Problem requirements:
Please tally the lines of the listing that hold the string "path", and reply with that total only.

════════════════════

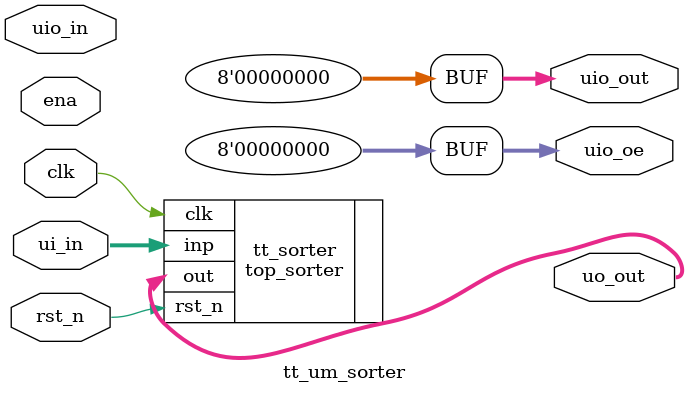
<source format=v>
module tt_um_sorter (
    input  wire [7:0] ui_in,    // Dedicated inputs
    output wire [7:0] uo_out,   // Dedicated outputs
    input  wire [7:0] uio_in,   // IOs: Input path
    output wire [7:0] uio_out,  // IOs: Output path
    output wire [7:0] uio_oe,   // IOs: Enable path (active high: 0=input, 1=output)
    input  wire       ena,
    input  wire       clk,
    input  wire       rst_n
);

assign uio_oe = 0;
assign uio_out= 0;

wire [7:0] led;

top_sorter tt_sorter(.clk(clk),
                     .rst_n(rst_n),
                     .inp(ui_in),
                     .out(uo_out));

endmodule
</source>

════════════════════

Solution to this task:
3